* **Görev Gereksinimleri**
Aşağıdaki Türk-Kürt ilişkileri ve barış süreci üzerine yazılmış metni, son cümlesinden sonra kaldığı yerden sürdürün.

Bu güne kadar Türklerin, başka milletlere ırkından dolayı savaş açtığını tarih yazmadı.  Türklerle Kürtler hiç çatışmadı. Kürtler, Türk milletinin dışında bir halk olarak görülseydi, batı illerindeki Kürt nüfus otuz yılda üçte bire yükselebilir miydi? Çatışmalar bölücü örgüt PKK ile devletin güvenlik güçleri arasında oldu. Bütün savaşlar barışla biter, şimdi devlet ve PKK, barış masasındalar, anlaşmaya varılan hususlar bir bir hayata geçiriliyor. PKK ve paydaşları hayallerinin çok ötesinde kazanımlar edindiler, Etnik manada Kürt milliyetçiliğini yapılandırdılar ve Kürtlerin tek temsilcisi haline getirildiler.

* **Veriler**
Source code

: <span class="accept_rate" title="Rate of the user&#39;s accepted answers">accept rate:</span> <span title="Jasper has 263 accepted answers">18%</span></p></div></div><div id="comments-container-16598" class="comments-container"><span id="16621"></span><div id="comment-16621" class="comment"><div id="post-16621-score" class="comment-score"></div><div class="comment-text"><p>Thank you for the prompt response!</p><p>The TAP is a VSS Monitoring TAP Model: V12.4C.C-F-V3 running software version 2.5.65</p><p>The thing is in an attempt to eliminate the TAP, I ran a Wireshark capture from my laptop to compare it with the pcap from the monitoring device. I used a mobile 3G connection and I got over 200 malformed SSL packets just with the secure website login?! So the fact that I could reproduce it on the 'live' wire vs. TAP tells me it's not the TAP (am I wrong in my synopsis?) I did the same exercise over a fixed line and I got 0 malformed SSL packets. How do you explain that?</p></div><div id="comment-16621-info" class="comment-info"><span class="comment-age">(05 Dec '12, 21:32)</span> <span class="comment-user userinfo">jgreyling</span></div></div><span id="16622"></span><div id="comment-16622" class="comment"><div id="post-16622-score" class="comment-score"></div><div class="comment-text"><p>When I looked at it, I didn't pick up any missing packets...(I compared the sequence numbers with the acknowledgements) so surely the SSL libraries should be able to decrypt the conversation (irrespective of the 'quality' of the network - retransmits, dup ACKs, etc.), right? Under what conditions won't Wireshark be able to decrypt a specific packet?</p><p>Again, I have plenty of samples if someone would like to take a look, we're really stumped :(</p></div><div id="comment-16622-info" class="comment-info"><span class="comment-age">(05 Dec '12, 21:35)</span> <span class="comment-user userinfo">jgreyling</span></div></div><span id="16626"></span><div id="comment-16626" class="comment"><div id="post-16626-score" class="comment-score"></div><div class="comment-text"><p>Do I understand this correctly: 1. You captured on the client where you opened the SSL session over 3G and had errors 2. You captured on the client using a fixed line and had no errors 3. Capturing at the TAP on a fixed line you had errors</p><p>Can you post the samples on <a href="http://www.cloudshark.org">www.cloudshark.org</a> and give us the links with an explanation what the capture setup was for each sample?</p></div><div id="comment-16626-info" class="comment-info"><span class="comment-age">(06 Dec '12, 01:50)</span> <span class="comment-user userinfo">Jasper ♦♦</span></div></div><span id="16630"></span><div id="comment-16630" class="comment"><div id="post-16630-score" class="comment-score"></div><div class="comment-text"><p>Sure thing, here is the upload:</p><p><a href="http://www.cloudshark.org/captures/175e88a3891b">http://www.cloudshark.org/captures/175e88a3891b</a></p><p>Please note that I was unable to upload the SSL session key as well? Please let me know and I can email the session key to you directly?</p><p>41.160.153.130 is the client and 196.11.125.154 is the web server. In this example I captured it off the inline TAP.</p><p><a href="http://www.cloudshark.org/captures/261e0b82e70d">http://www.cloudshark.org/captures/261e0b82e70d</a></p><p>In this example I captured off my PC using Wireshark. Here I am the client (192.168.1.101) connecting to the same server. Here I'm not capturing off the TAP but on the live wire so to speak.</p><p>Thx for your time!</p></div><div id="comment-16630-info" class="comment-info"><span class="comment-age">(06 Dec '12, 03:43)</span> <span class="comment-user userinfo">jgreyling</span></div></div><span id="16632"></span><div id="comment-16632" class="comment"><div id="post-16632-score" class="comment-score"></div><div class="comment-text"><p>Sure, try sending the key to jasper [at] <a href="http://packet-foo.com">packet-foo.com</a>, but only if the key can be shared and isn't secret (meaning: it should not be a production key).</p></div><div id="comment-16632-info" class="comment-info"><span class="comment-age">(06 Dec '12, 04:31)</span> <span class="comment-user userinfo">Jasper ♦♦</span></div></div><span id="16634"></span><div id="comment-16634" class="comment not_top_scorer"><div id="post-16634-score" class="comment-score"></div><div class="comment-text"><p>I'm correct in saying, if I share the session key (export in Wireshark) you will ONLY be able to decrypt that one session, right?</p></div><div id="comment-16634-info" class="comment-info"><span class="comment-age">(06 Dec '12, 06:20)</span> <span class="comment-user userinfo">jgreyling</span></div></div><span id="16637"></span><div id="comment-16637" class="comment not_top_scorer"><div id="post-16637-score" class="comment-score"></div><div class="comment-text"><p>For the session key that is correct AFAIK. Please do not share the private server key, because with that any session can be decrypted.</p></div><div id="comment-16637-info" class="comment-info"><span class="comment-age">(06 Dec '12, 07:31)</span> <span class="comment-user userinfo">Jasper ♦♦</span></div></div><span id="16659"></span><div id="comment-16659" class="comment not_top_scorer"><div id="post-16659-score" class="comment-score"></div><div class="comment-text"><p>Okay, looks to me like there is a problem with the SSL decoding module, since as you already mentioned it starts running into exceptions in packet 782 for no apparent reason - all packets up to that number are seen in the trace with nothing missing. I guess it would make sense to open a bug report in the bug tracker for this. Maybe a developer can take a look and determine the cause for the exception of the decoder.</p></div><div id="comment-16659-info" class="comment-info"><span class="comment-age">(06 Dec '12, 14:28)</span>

* **Alıştırma Yanıtı**
Öyle ya da böyle şu aşamada cin şişeden çıkmış durumda. Bu dakikadan sonra Türkiye’nin olanla barış yaparak ya da aynen bırakarak veya estetik cerrahiyle durumu idare etmesi pek mümkün görünmüyor. Bu yalın gerçek karşısında dış güçlerin dayatmaları ve iktidarın arayışlarının haricinde bir üçüncü yol öneren siyasi bir oluşum ortalarda yok. Oysa Türkiye iç savaşla bölünmenin ya da bambaşka kimliğe bürünmenin ötesinde kendine bir yol bulmak zorunda.

Dış güçlere rağmen Türkiye bu tehlikeli süreçten tüm sistemlerini a dan z ye değiştirerek, varlığını yeni bir kimlikle ve iktidarın düşlediği paralelde sürdürebilir mi?  Bu ancak, Sayın Erdoğan’ın şapkadan tavşan çıkaracak sihir gücüyle ve aynı zamanda Kürtlerin, Anadolu’nun anahtarını aldıklarına inanmalarıyla yani göğüslerini gere gere “Güneydoğu bizim Türkiye hepimizin”  diyebilmeleriyle ve Türklerin de, “aslında Türk diye bir şey yokmuş biz inandık” demeleriyle mümkün olur.

Peki, Türkler bunu hazmeder mi? Ne diyorduk; “Türklük bedenimiz. İslamiyet ruhumuz”

Her insanın bedeni öz vatanıdır, önemli olan beden coğrafyasını kimin yönettiğidir!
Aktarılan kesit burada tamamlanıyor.